[Dataset records]
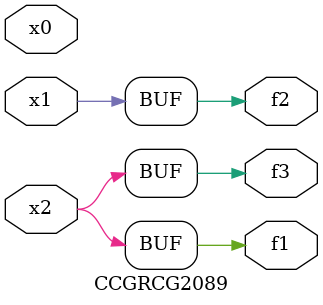
<source format=v>
module CCGRCG2089(
	input x0, x1, x2,
	output f1, f2, f3
);
	assign f1 = x2;
	assign f2 = x1;
	assign f3 = x2;
endmodule

</source>
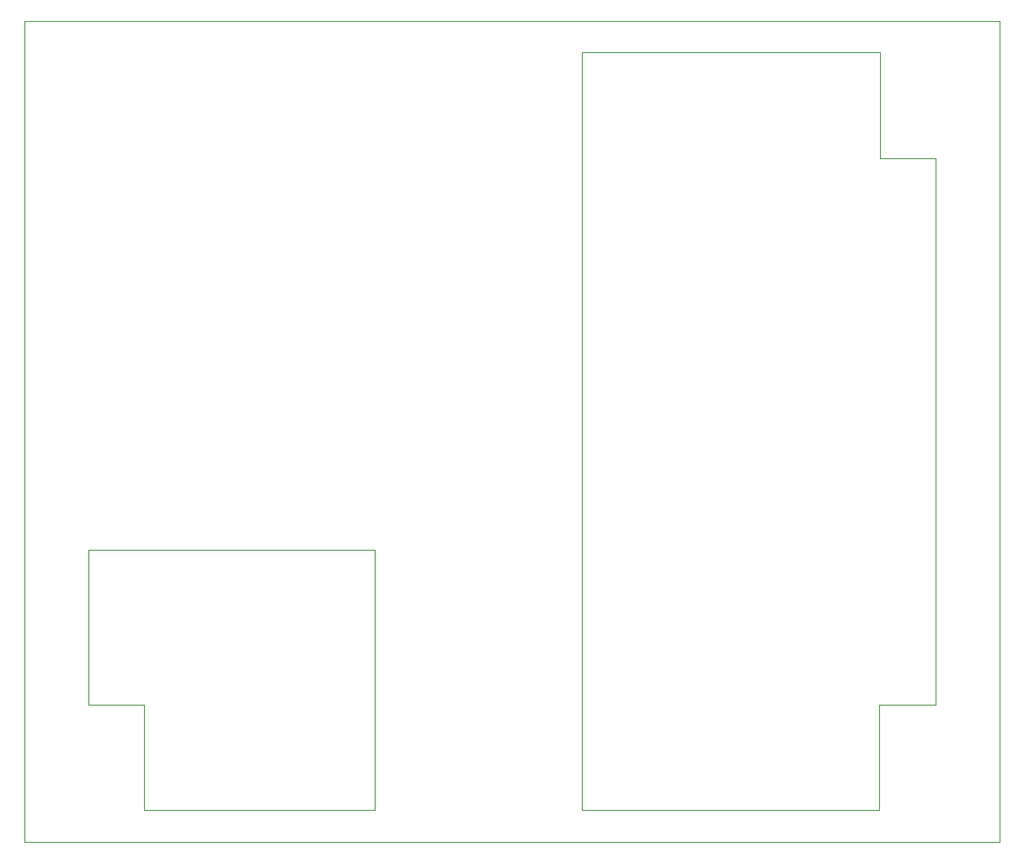
<source format=gbr>
G04 #@! TF.GenerationSoftware,KiCad,Pcbnew,(5.1.2)-2*
G04 #@! TF.CreationDate,2021-08-28T01:21:12-04:00*
G04 #@! TF.ProjectId,MAG_Plus,4d41475f-506c-4757-932e-6b696361645f,rev?*
G04 #@! TF.SameCoordinates,Original*
G04 #@! TF.FileFunction,Profile,NP*
%FSLAX46Y46*%
G04 Gerber Fmt 4.6, Leading zero omitted, Abs format (unit mm)*
G04 Created by KiCad (PCBNEW (5.1.2)-2) date 2021-08-28 01:21:12*
%MOMM*%
%LPD*%
G04 APERTURE LIST*
%ADD10C,0.050000*%
G04 APERTURE END LIST*
D10*
X413410000Y-116060000D02*
X443310000Y-116060000D01*
X413410000Y-96060000D02*
X413410000Y-116060000D01*
X369410000Y-105460000D02*
X369410000Y-116060000D01*
X369410000Y-116060000D02*
X392630000Y-116060000D01*
X363850000Y-89860000D02*
X363830000Y-105460000D01*
X392650000Y-89860000D02*
X363850000Y-89860000D01*
X392630000Y-116060000D02*
X392650000Y-89860000D01*
X363830000Y-105460000D02*
X369410000Y-105460000D01*
X443410000Y-39860000D02*
X413410000Y-39850000D01*
X449000000Y-50460000D02*
X449010000Y-105460000D01*
X443310000Y-105460000D02*
X443310000Y-116060000D01*
X449010000Y-105460000D02*
X443310000Y-105460000D01*
X443410000Y-50450000D02*
X443410000Y-39860000D01*
X449000000Y-50460000D02*
X443410000Y-50450000D01*
X357410000Y-36660000D02*
X455410000Y-36660000D01*
X455410000Y-119260000D02*
X357410000Y-119260000D01*
X455410000Y-36660000D02*
X455410000Y-119260000D01*
X357410000Y-119260000D02*
X357410000Y-36660000D01*
X413410000Y-96060000D02*
X413410000Y-39850000D01*
M02*

</source>
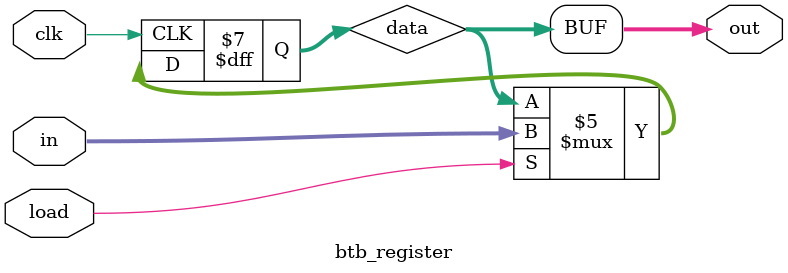
<source format=sv>
module btb_register 
(
    input clk,
    input load,
    input [15:0] in,
    output logic [15:0] out
);

logic [15:0] data;

/* Altera device registers are 0 at power on. Specify this
 * so that Modelsim works as expected.
 */
initial
begin
    data = 16'hffff;
end

always_ff @(posedge clk)
begin
    if (load)
    begin
        data = in;
    end
end

always_comb
begin
    out = data;
end

endmodule : btb_register

</source>
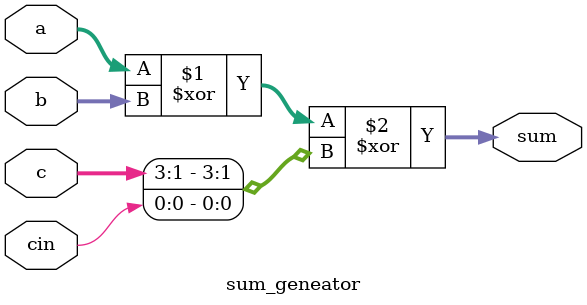
<source format=v>
module CLA_4bit(a,b,cin,sum);

    input  [3:0] a,b;
    input cin;
    output [3:0] sum;
    
    wire [3:0] g,p;
	wire [3:1] c;

    //generate g & p
    gp_generator gp_geneator1(a[3:0],b[3:0],g[3:0],p[3:0]); 
    
    //generate all carrys 
    carry_generator carry_geneator_c0(g[3:0],p[3:0],cin,c[3:1]);

    //generate sum
    sum_geneator geneate_sum(a[3:0],b[3:0],cin,c[3:1],sum[3:0]);    

endmodule

module gp_generator(a,b,g,p);

    input  [3:0] a,b;
    output [3:0] g,p;
    
    assign g = a & b;   // g = a x b
    assign p = a | b;   // p = a + b


endmodule

module carry_generator(g,p,cin,c);

    input [3:0] g,p;
    input cin;
    output [3:1] c;

    //create carries
    assign c[1] = g[0] | (p[0] & cin);
    assign c[2] = g[1] | (p[1] & g[0]) | (p[1] & p[0] & cin);
    assign c[3] = g[2] | (p[2] & g[1]) | (p[2] & p[1] & g[0]) | (p[2] & p[1] & p[0] & cin);
	
endmodule

module sum_geneator(a,b,cin,c,sum);

    input  [3:0] a,b;
    input cin;
	input  [3:1] c;
    output [3:0] sum;

    assign sum = a ^ b ^ {c,cin};

endmodule

</source>
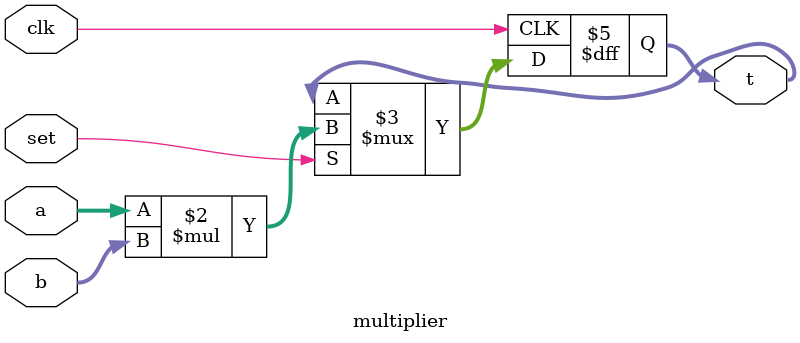
<source format=v>
module fqmul ( 
  input clk,
  //input reset,
  input set,
  input  wire signed [15:0] a,
  input  wire signed [15:0] b,
  output wire signed [15:0] t
); // returns a*b*R^(-1) mod q

/*
*       +---------------------------+
* (a,b)-|-> [multiplier] -> [mont] -|-> (a*b*R^(-1) mod q)
*       +---------------------------+
* something like that
*/

wire signed [31:0] temp32;
reg set1;
//reg signed [15:0] temp16; // not used

multiplier mult1 (
  .clk(clk),
  .set(set),
  .a(a),
  .b(b),
  .t(temp32)
);

montgomery_reduce mont1 ( // AST: i wonder if the instances are per module or unique
  .clk(clk),
  .set(set1),
  .a(temp32), // I think this one needs a clock too
  .t(t)
);

always @(posedge clk) begin
  set1 <= set;
end

endmodule

module multiplier (
  input clk,
  input set,
  input  wire signed [15:0] a,
  input  wire signed [15:0] b,
  output reg signed [31:0] t
);

always @(posedge clk) begin
  if(set) begin
    t <= a * b; // blocking or non-blocking?
  end
end

endmodule
</source>
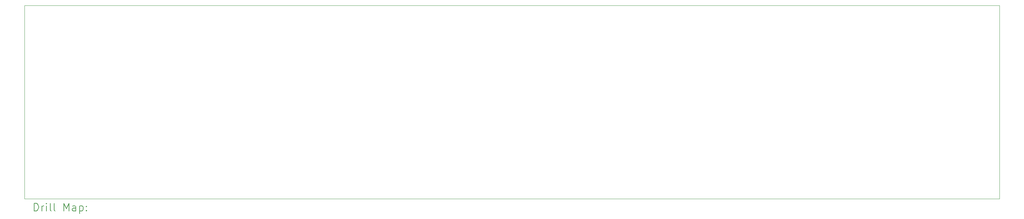
<source format=gbr>
%TF.GenerationSoftware,KiCad,Pcbnew,6.0.10-86aedd382b~118~ubuntu22.04.1*%
%TF.CreationDate,2023-01-16T13:23:33+01:00*%
%TF.ProjectId,tandberg-usb,74616e64-6265-4726-972d-7573622e6b69,rev?*%
%TF.SameCoordinates,Original*%
%TF.FileFunction,Drillmap*%
%TF.FilePolarity,Positive*%
%FSLAX45Y45*%
G04 Gerber Fmt 4.5, Leading zero omitted, Abs format (unit mm)*
G04 Created by KiCad (PCBNEW 6.0.10-86aedd382b~118~ubuntu22.04.1) date 2023-01-16 13:23:33*
%MOMM*%
%LPD*%
G01*
G04 APERTURE LIST*
%ADD10C,0.100000*%
%ADD11C,0.200000*%
G04 APERTURE END LIST*
D10*
X2100000Y-2400000D02*
X27700000Y-2400000D01*
X27700000Y-2400000D02*
X27700000Y-7500000D01*
X27700000Y-7500000D02*
X2100000Y-7500000D01*
X2100000Y-7500000D02*
X2100000Y-2400000D01*
D11*
X2352619Y-7815476D02*
X2352619Y-7615476D01*
X2400238Y-7615476D01*
X2428810Y-7625000D01*
X2447857Y-7644048D01*
X2457381Y-7663095D01*
X2466905Y-7701190D01*
X2466905Y-7729762D01*
X2457381Y-7767857D01*
X2447857Y-7786905D01*
X2428810Y-7805952D01*
X2400238Y-7815476D01*
X2352619Y-7815476D01*
X2552619Y-7815476D02*
X2552619Y-7682143D01*
X2552619Y-7720238D02*
X2562143Y-7701190D01*
X2571667Y-7691667D01*
X2590714Y-7682143D01*
X2609762Y-7682143D01*
X2676429Y-7815476D02*
X2676429Y-7682143D01*
X2676429Y-7615476D02*
X2666905Y-7625000D01*
X2676429Y-7634524D01*
X2685952Y-7625000D01*
X2676429Y-7615476D01*
X2676429Y-7634524D01*
X2800238Y-7815476D02*
X2781190Y-7805952D01*
X2771667Y-7786905D01*
X2771667Y-7615476D01*
X2905000Y-7815476D02*
X2885952Y-7805952D01*
X2876428Y-7786905D01*
X2876428Y-7615476D01*
X3133571Y-7815476D02*
X3133571Y-7615476D01*
X3200238Y-7758333D01*
X3266905Y-7615476D01*
X3266905Y-7815476D01*
X3447857Y-7815476D02*
X3447857Y-7710714D01*
X3438333Y-7691667D01*
X3419286Y-7682143D01*
X3381190Y-7682143D01*
X3362143Y-7691667D01*
X3447857Y-7805952D02*
X3428809Y-7815476D01*
X3381190Y-7815476D01*
X3362143Y-7805952D01*
X3352619Y-7786905D01*
X3352619Y-7767857D01*
X3362143Y-7748809D01*
X3381190Y-7739286D01*
X3428809Y-7739286D01*
X3447857Y-7729762D01*
X3543095Y-7682143D02*
X3543095Y-7882143D01*
X3543095Y-7691667D02*
X3562143Y-7682143D01*
X3600238Y-7682143D01*
X3619286Y-7691667D01*
X3628809Y-7701190D01*
X3638333Y-7720238D01*
X3638333Y-7777381D01*
X3628809Y-7796428D01*
X3619286Y-7805952D01*
X3600238Y-7815476D01*
X3562143Y-7815476D01*
X3543095Y-7805952D01*
X3724048Y-7796428D02*
X3733571Y-7805952D01*
X3724048Y-7815476D01*
X3714524Y-7805952D01*
X3724048Y-7796428D01*
X3724048Y-7815476D01*
X3724048Y-7691667D02*
X3733571Y-7701190D01*
X3724048Y-7710714D01*
X3714524Y-7701190D01*
X3724048Y-7691667D01*
X3724048Y-7710714D01*
M02*

</source>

[Problem requirements]
Your task is to restate, word for word, only those lines above that fall between the line holding "X363830000Y-105460000D02*" and the line holding "X443410000Y-39860000D01*", inclusive.

[Exercise output]
X363830000Y-105460000D02*
X369410000Y-105460000D01*
X443410000Y-39860000D02*
X413410000Y-39850000D01*
X449000000Y-50460000D02*
X449010000Y-105460000D01*
X443310000Y-105460000D02*
X443310000Y-116060000D01*
X449010000Y-105460000D02*
X443310000Y-105460000D01*
X443410000Y-50450000D02*
X443410000Y-39860000D01*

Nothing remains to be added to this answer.